■ PROBLEM DESCRIPTION ■
Edit the data below so that every occurrence of "street-level photo" reads "street-level image", and keep everything else unchanged.

++++ GIVEN DATA ++++

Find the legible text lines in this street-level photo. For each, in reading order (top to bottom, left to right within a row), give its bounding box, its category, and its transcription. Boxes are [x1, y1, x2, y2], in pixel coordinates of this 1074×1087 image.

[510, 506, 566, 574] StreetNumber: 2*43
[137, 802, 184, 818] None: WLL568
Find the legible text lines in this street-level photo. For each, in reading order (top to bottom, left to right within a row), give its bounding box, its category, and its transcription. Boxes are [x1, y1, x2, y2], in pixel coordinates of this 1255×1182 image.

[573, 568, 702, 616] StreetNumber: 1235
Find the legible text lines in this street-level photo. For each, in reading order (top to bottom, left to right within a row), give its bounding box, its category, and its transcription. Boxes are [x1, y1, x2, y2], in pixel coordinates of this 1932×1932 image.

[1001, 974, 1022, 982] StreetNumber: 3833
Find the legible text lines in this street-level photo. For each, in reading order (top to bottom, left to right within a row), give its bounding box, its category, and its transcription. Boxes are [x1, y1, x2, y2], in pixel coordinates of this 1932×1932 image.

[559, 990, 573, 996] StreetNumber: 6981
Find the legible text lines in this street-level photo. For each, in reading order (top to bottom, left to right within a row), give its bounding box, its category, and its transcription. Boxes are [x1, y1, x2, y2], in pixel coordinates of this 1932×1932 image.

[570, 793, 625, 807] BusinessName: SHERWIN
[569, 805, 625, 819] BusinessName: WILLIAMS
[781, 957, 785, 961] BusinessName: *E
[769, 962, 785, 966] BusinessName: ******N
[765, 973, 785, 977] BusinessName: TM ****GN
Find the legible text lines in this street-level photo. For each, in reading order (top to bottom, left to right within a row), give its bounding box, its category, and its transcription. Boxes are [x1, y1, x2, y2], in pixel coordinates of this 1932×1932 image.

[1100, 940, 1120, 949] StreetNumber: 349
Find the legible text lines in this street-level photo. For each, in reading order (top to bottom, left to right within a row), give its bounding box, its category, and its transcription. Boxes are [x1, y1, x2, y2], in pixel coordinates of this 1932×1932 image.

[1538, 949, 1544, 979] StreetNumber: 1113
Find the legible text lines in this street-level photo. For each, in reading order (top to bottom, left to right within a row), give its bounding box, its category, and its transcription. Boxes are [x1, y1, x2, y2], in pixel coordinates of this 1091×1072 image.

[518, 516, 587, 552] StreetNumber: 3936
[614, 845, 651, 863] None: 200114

++++

■ RESULT OF THE TASK ■
Find the legible text lines in this street-level image. For each, in reading order (top to bottom, left to right within a row), give its bounding box, its category, and its transcription. Boxes are [x1, y1, x2, y2], in pixel coordinates of this 1074×1087 image.

[510, 506, 566, 574] StreetNumber: 2*43
[137, 802, 184, 818] None: WLL568
Find the legible text lines in this street-level image. For each, in reading order (top to bottom, left to right within a row), give its bounding box, its category, and its transcription. Boxes are [x1, y1, x2, y2], in pixel coordinates of this 1255×1182 image.

[573, 568, 702, 616] StreetNumber: 1235
Find the legible text lines in this street-level image. For each, in reading order (top to bottom, left to right within a row), give its bounding box, its category, and its transcription. Boxes are [x1, y1, x2, y2], in pixel coordinates of this 1932×1932 image.

[1001, 974, 1022, 982] StreetNumber: 3833
Find the legible text lines in this street-level image. For each, in reading order (top to bottom, left to right within a row), give its bounding box, its category, and its transcription. Boxes are [x1, y1, x2, y2], in pixel coordinates of this 1932×1932 image.

[559, 990, 573, 996] StreetNumber: 6981
Find the legible text lines in this street-level image. For each, in reading order (top to bottom, left to right within a row), give its bounding box, its category, and its transcription. Boxes are [x1, y1, x2, y2], in pixel coordinates of this 1932×1932 image.

[570, 793, 625, 807] BusinessName: SHERWIN
[569, 805, 625, 819] BusinessName: WILLIAMS
[781, 957, 785, 961] BusinessName: *E
[769, 962, 785, 966] BusinessName: ******N
[765, 973, 785, 977] BusinessName: TM ****GN
Find the legible text lines in this street-level image. For each, in reading order (top to bottom, left to right within a row), give its bounding box, its category, and its transcription. Boxes are [x1, y1, x2, y2], in pixel coordinates of this 1932×1932 image.

[1100, 940, 1120, 949] StreetNumber: 349
Find the legible text lines in this street-level image. For each, in reading order (top to bottom, left to right within a row), give its bounding box, its category, and its transcription. Boxes are [x1, y1, x2, y2], in pixel coordinates of this 1932×1932 image.

[1538, 949, 1544, 979] StreetNumber: 1113
Find the legible text lines in this street-level image. For each, in reading order (top to bottom, left to right within a row), give its bounding box, its category, and its transcription. Boxes are [x1, y1, x2, y2], in pixel coordinates of this 1091×1072 image.

[518, 516, 587, 552] StreetNumber: 3936
[614, 845, 651, 863] None: 200114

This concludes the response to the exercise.